支えるスタッフの側も、その距離感を分かち合っている。困りごとを気兼ねなく相談できるアットホームな空気のなかで、ご利用者様とスタッフが互いに手を取り合う関係を築いている。管理する側とされる側という上下ではなく、同じ暮らしの場にいる者どうしの近さがそこにある。互いに手を取り合いながら豊かな暮らしをつくるという姿勢が、日々のやりとりの端々に出ている。
食事や入浴から日中の張りまで、生活を丸ごと
日々の支援は、食事や入浴、排泄といった身体介助を土台にしている。そこに居室の清掃やシーツ交換、洗濯が加わり、暮らしの清潔が保たれていく。レクリエーションは日中に張りを生み、体を動かす機会や人と交わる時間をつくる。生活のどの場面にも、必要なぶんだけ手が添えられている。

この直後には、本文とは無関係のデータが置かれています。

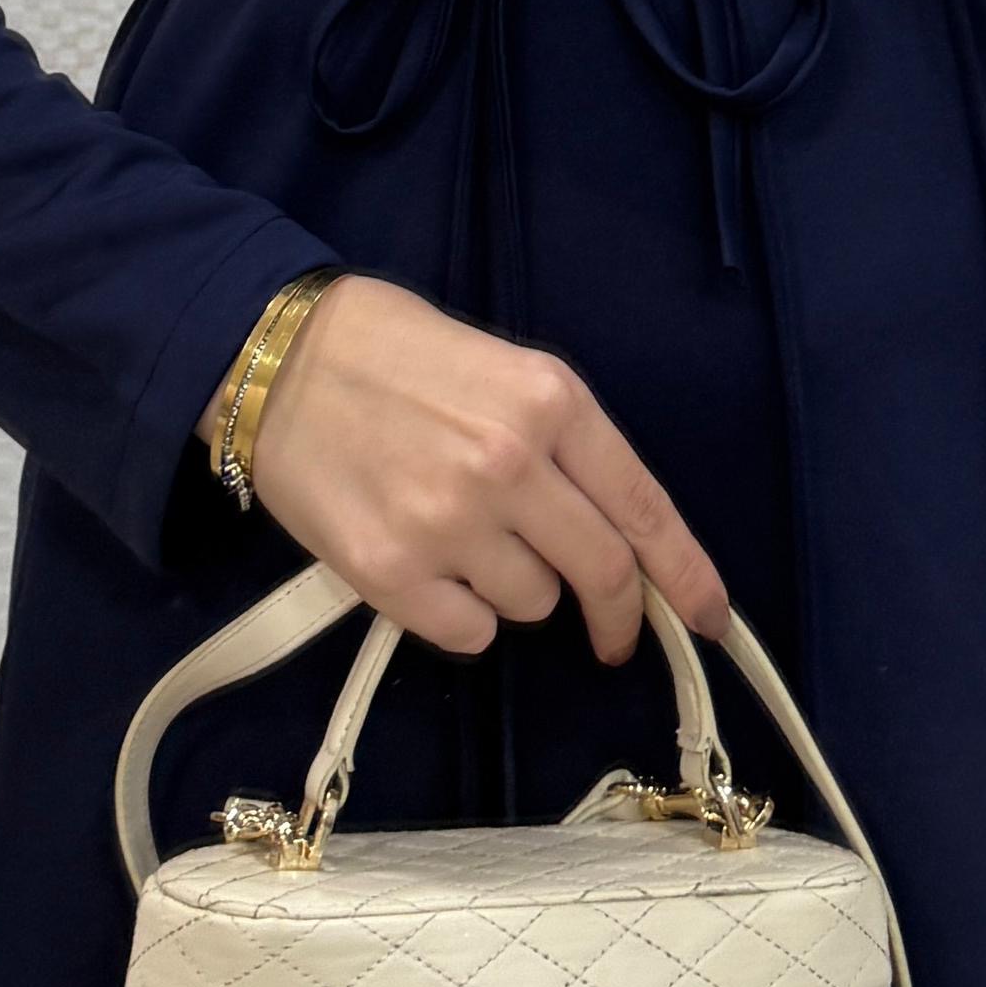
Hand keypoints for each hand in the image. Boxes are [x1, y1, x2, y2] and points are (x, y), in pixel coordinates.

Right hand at [204, 271, 728, 661]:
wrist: (274, 359)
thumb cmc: (393, 351)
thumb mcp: (502, 369)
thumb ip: (562, 446)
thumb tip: (613, 534)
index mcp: (549, 401)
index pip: (645, 508)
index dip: (688, 575)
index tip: (712, 619)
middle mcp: (510, 465)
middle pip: (602, 573)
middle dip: (617, 616)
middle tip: (611, 635)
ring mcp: (450, 524)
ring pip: (532, 605)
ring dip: (517, 589)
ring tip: (464, 537)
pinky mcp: (391, 574)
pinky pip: (467, 633)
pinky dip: (461, 615)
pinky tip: (427, 564)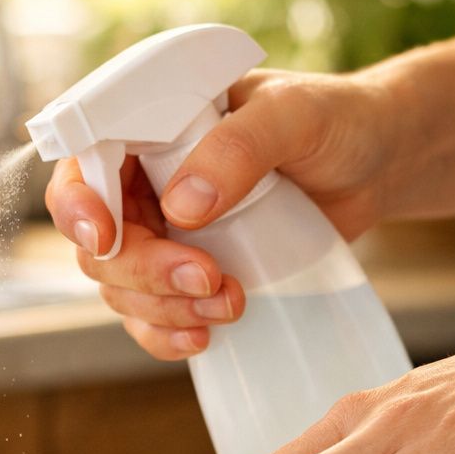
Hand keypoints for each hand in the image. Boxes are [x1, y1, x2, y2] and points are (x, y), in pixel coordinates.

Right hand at [44, 69, 404, 359]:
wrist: (375, 163)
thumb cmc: (334, 119)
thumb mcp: (294, 116)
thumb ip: (239, 148)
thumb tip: (182, 207)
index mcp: (148, 127)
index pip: (82, 166)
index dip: (79, 207)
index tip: (107, 239)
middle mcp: (142, 180)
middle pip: (99, 242)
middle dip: (144, 272)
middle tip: (208, 280)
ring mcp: (162, 231)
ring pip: (121, 286)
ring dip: (163, 308)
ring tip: (230, 303)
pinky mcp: (187, 271)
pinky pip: (150, 316)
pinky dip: (166, 334)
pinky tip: (201, 337)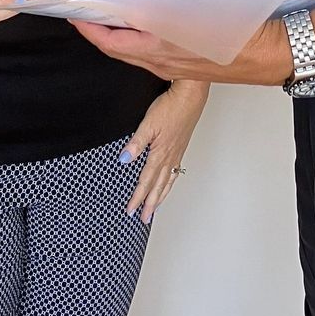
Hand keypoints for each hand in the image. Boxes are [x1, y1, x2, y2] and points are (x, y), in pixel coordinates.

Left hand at [71, 17, 293, 86]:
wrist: (270, 54)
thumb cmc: (241, 30)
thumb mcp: (198, 4)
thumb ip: (164, 0)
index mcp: (160, 47)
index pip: (110, 41)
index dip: (89, 28)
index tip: (76, 14)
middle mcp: (162, 62)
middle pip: (117, 50)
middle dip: (98, 32)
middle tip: (86, 14)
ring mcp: (173, 68)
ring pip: (133, 54)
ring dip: (117, 37)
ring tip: (110, 17)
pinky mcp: (185, 69)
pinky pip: (151, 57)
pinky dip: (137, 42)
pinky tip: (143, 27)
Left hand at [118, 80, 208, 222]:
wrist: (191, 96)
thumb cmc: (171, 107)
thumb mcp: (148, 124)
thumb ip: (136, 143)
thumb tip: (123, 160)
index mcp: (160, 153)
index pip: (145, 181)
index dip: (138, 197)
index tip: (131, 211)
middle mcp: (170, 157)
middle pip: (158, 186)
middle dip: (150, 204)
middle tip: (144, 219)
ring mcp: (177, 153)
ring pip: (168, 181)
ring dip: (161, 196)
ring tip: (156, 209)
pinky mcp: (181, 147)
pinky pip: (175, 172)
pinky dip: (170, 183)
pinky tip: (169, 183)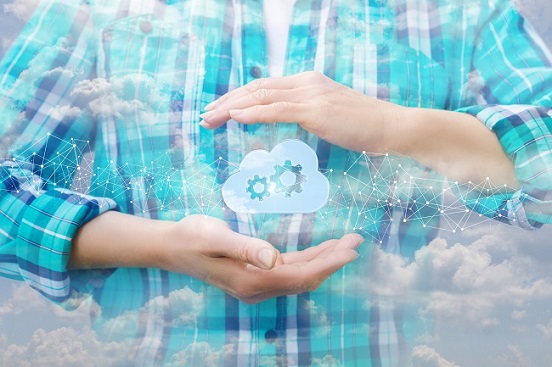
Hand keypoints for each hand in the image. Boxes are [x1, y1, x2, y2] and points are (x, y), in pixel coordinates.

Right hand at [159, 215, 362, 303]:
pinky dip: (309, 259)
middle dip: (333, 261)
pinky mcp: (256, 273)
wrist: (172, 246)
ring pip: (300, 274)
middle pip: (306, 278)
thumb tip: (274, 259)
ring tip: (347, 242)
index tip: (350, 250)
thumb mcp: (216, 238)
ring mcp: (258, 282)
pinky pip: (289, 269)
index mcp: (251, 280)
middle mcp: (258, 287)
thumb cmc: (191, 237)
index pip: (300, 275)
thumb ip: (245, 247)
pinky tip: (322, 249)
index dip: (327, 264)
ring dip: (324, 259)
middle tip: (357, 241)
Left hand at [199, 71, 517, 186]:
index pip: (265, 88)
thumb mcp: (332, 116)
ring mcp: (311, 94)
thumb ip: (310, 115)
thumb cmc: (365, 128)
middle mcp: (306, 83)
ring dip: (232, 108)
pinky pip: (277, 110)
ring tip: (211, 118)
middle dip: (228, 102)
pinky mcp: (316, 109)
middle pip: (257, 89)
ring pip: (261, 97)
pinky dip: (253, 113)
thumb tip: (292, 125)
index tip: (222, 111)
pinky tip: (236, 118)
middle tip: (206, 116)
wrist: (393, 127)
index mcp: (308, 83)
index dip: (240, 98)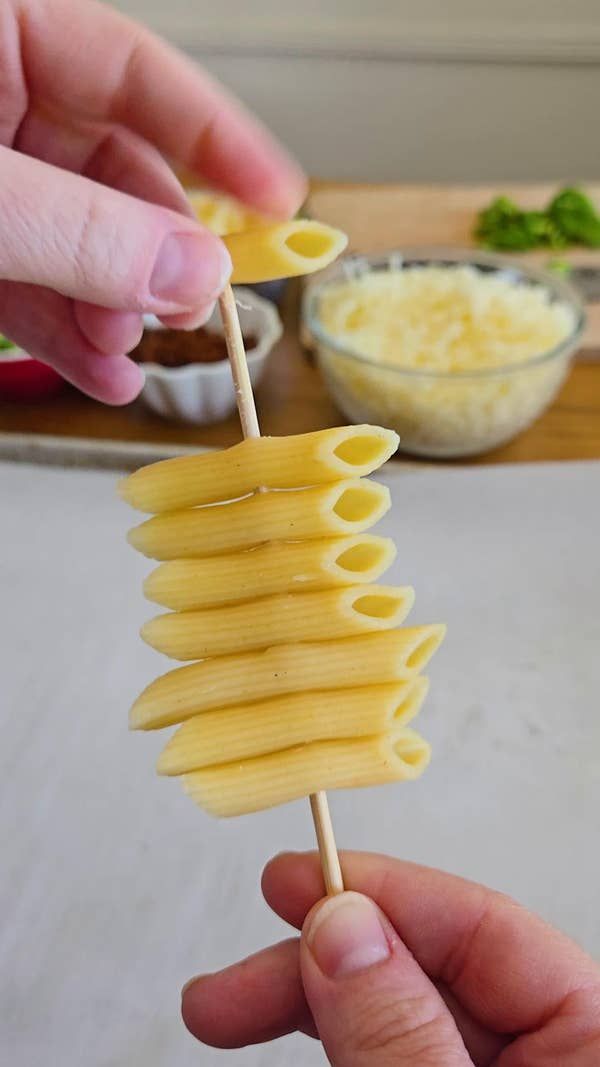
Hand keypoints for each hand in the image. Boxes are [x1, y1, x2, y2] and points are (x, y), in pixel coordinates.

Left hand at [0, 0, 304, 401]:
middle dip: (154, 254)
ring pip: (79, 242)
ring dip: (113, 309)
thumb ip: (84, 232)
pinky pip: (32, 285)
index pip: (135, 73)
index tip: (280, 202)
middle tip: (191, 302)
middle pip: (116, 173)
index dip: (218, 139)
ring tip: (127, 351)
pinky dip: (67, 336)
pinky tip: (103, 373)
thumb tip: (195, 270)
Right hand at [182, 851, 599, 1064]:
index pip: (484, 927)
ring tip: (226, 1015)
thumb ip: (402, 1034)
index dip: (380, 893)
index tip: (291, 883)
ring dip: (309, 1007)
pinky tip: (287, 1041)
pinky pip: (394, 1063)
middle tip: (227, 987)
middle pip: (425, 974)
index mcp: (593, 1040)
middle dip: (317, 968)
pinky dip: (335, 1047)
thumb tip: (342, 925)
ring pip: (397, 1023)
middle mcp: (555, 1058)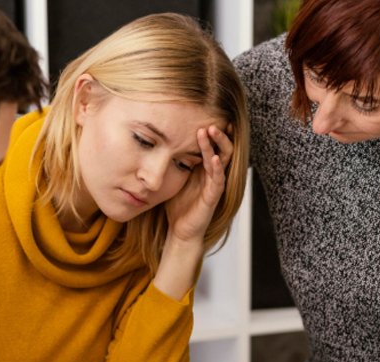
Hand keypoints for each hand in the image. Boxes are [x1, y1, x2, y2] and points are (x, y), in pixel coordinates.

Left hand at [165, 124, 232, 245]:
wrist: (179, 230)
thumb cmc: (178, 205)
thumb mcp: (173, 177)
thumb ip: (172, 161)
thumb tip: (158, 141)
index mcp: (203, 168)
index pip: (212, 144)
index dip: (211, 130)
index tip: (205, 113)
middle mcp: (212, 173)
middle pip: (222, 147)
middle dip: (217, 132)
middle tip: (211, 118)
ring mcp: (214, 185)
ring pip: (222, 159)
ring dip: (217, 144)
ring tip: (211, 130)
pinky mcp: (213, 197)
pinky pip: (218, 180)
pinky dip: (218, 168)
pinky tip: (216, 158)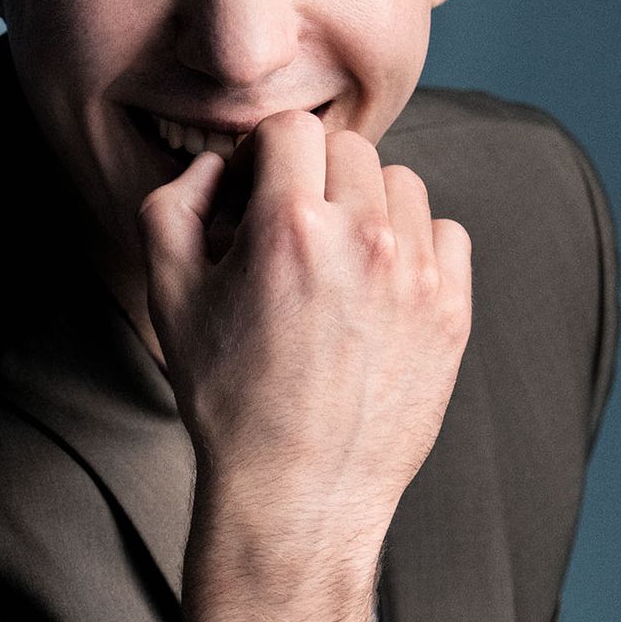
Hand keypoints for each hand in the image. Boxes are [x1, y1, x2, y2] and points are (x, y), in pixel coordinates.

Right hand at [138, 111, 471, 621]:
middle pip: (348, 149)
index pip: (289, 128)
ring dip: (366, 205)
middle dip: (313, 177)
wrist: (296, 493)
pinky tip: (376, 287)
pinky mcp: (452, 312)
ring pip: (401, 185)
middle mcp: (362, 240)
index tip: (254, 195)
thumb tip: (216, 165)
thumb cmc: (225, 397)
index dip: (263, 155)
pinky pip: (446, 235)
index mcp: (288, 226)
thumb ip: (174, 203)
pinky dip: (414, 246)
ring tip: (335, 260)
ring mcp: (417, 276)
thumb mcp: (167, 295)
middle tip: (289, 232)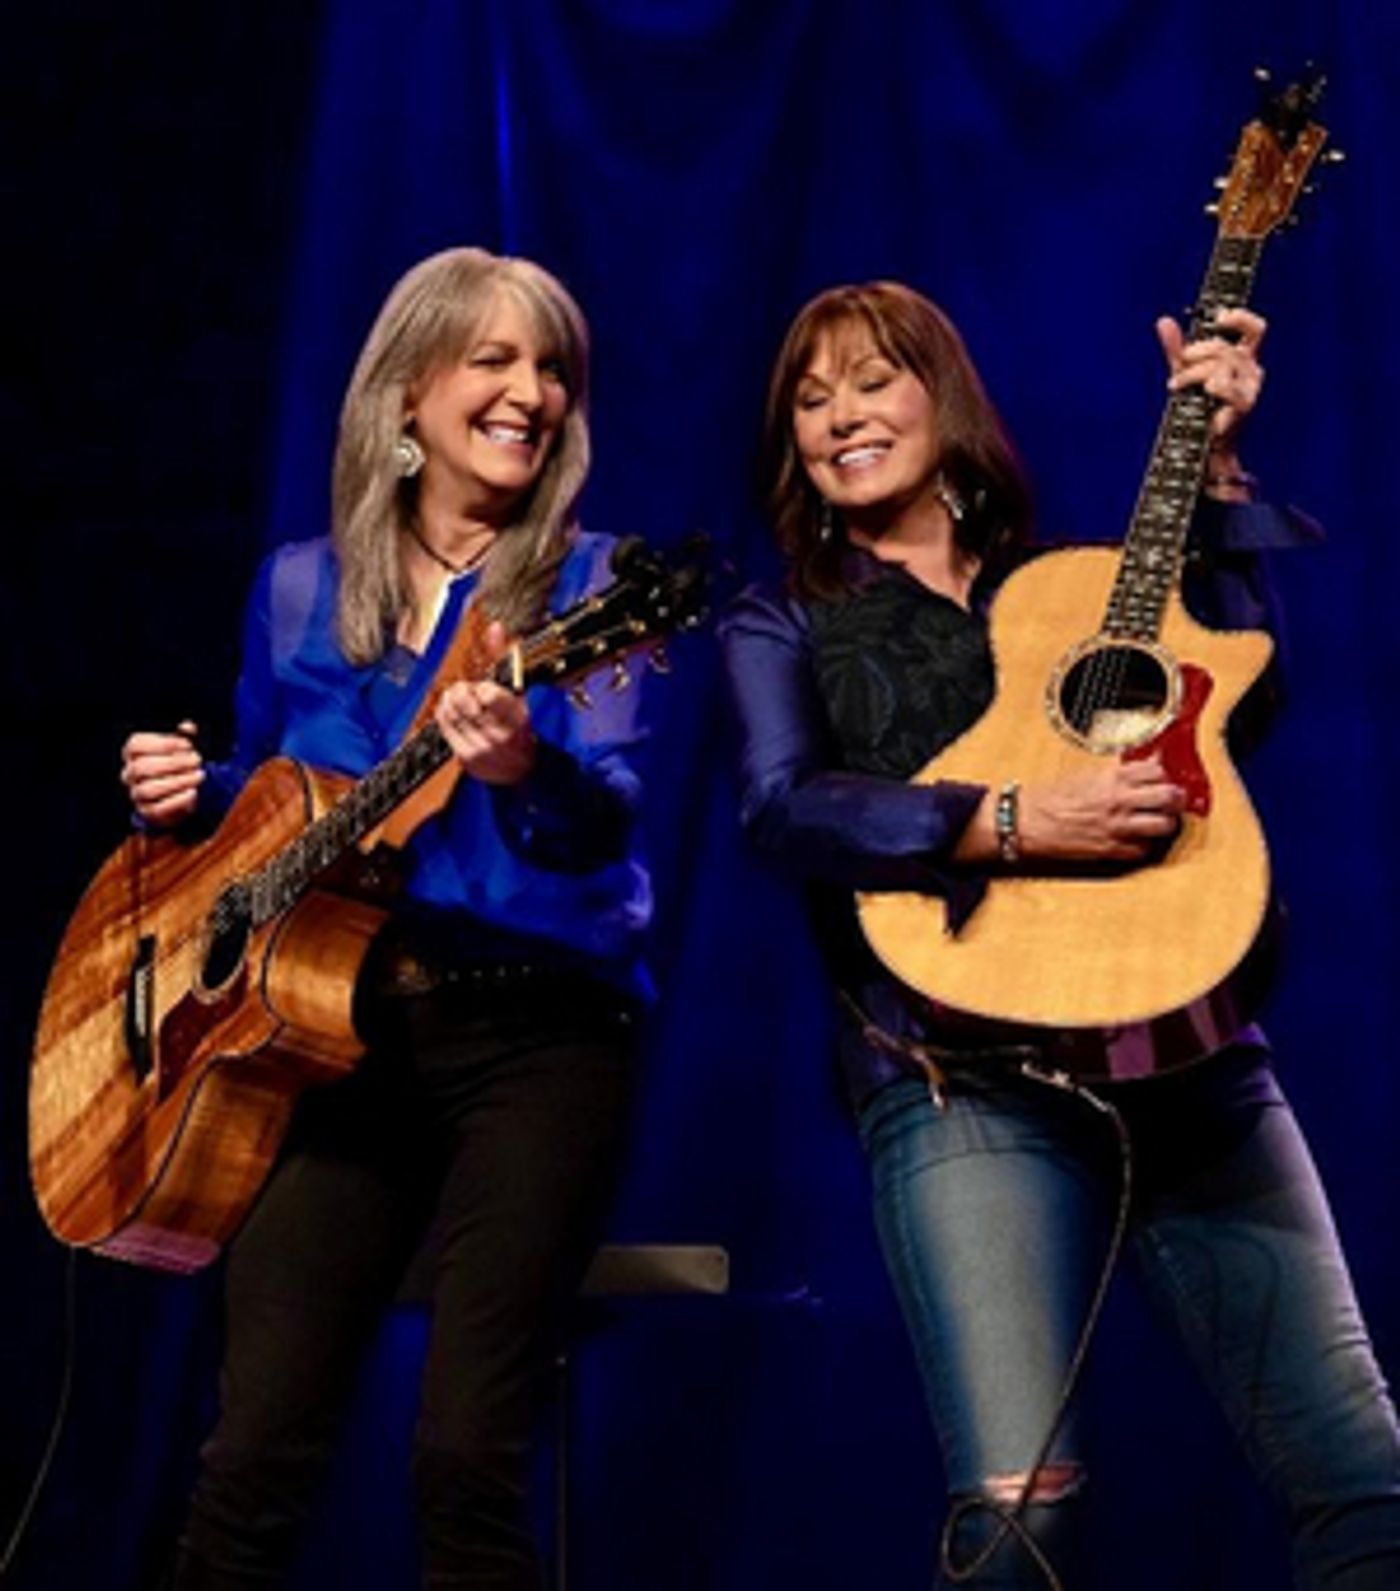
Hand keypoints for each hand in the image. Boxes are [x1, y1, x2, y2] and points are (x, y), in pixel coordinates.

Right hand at [121, 720, 203, 825]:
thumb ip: (185, 735)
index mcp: (133, 753)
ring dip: (177, 781)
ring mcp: (137, 794)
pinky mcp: (148, 812)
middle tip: (197, 760)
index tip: (188, 745)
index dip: (163, 743)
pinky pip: (157, 809)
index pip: (136, 745)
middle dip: (173, 763)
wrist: (181, 796)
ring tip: (199, 776)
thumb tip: (188, 726)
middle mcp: (130, 774)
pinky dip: (177, 801)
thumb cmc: (180, 765)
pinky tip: (194, 792)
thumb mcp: (183, 747)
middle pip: (142, 767)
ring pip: (148, 789)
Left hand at [435, 622, 537, 785]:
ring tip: (457, 698)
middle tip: (465, 690)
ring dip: (450, 700)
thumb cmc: (519, 727)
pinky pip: (444, 727)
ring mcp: (481, 748)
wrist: (522, 770)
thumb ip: (504, 659)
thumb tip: (495, 628)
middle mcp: (499, 734)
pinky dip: (444, 713)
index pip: (489, 693)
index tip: (484, 688)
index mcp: (517, 717)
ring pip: (452, 713)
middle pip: (465, 701)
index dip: (481, 687)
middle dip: (462, 690)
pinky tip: (451, 710)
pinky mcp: (466, 757)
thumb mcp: (518, 694)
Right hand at [1018, 755, 1186, 863]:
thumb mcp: (1085, 775)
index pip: (1157, 770)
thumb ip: (1115, 774)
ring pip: (1164, 825)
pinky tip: (1137, 839)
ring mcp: (1116, 827)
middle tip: (1174, 801)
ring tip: (1160, 822)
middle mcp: (1118, 801)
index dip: (1164, 775)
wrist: (1025, 821)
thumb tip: (1141, 770)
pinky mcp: (1110, 850)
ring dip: (1166, 824)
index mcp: (1111, 777)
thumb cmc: (1048, 798)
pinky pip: (1143, 849)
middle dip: (1176, 799)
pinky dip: (1144, 845)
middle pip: (1169, 796)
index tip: (1164, 779)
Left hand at [1156, 307, 1265, 462]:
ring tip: (1176, 385)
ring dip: (1193, 373)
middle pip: (1225, 347)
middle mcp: (1251, 369)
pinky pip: (1224, 385)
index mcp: (1243, 357)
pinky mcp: (1244, 404)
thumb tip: (1163, 322)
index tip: (1218, 318)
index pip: (1254, 329)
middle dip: (1197, 351)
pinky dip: (1207, 387)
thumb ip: (1176, 348)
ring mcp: (1250, 387)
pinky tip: (1200, 393)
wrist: (1199, 440)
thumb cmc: (1196, 405)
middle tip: (1181, 362)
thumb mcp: (1184, 371)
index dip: (1240, 318)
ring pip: (1222, 365)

介助の量を一律にせず、ご利用者様の状態に合わせて増やしたり控えたりできるのは、住まいのなかに訪問介護のステーションが併設されているからだ。できることまで奪ってしまわない加減が、自立した暮らしを名ばかりにしないための肝になる。清掃や洗濯といった家事の支援も、生活の自由を取り戻すための土台として据えられている。
一日の流れは、求人票のなかにも具体的に描かれている。朝礼に始まり、入浴や排泄の介助、昼食の配膳、午後の入浴と続き、夕方には夜勤者へ申し送りが渡る。この時間割はスタッフの動きであると同時に、ご利用者様の一日のリズムそのものでもある。
体調の変化に、看護がすぐ応える
暮らしの安心を底で支えているのは、同じ運営のなかにいる看護師の存在だ。訪問看護ステーションが各施設に併設され、医療処置や療養上のサポート、急変時の対応を受け持っている。介護スタッフが気づいた小さな変化が看護へ渡り、必要なら早い段階で手が打たれる。
正直、離れて暮らす家族にとって、これほど心強い形はそう多くない。夜勤は介護職員2名と看護職員1名で組まれ、夜間の急変にも人がそろっている。介護と看護が同じ場所にいることは、本人の安心だけでなく、家族が抱える不安の重さも軽くする。
介護と看護が別の事業者に分かれていれば、家族が両方に連絡を取り、同じ説明を繰り返す場面も出てくる。それが一つの運営にまとまっているぶん、家族の手間も心配りの二重化も抑えられる。面会に通う距離が生活圏のなかにあることも、続けやすさを後押しする。
深江橋を起点に、三つの街で
こうした暮らしの場は、茨木・守口・東大阪の三市に4つ設けられている。本社は深江橋駅近くの東成区深江北に置かれ、代表は小田友樹が務める。東大阪の「こもれびの里東大阪」は河内小阪駅から徒歩4〜5分の場所にある。電話06-4309-7077で、平日9時から18時まで、暮らしと介護の相談を受け付けている。街ごとに置かれたケアステーションには「こもれび」の名がつき、生活圏のなかで支援が動く。住まいと介護、看護がひとつながりになった場所で、ご利用者様は自分のリズムを保ちながら日々を送っている。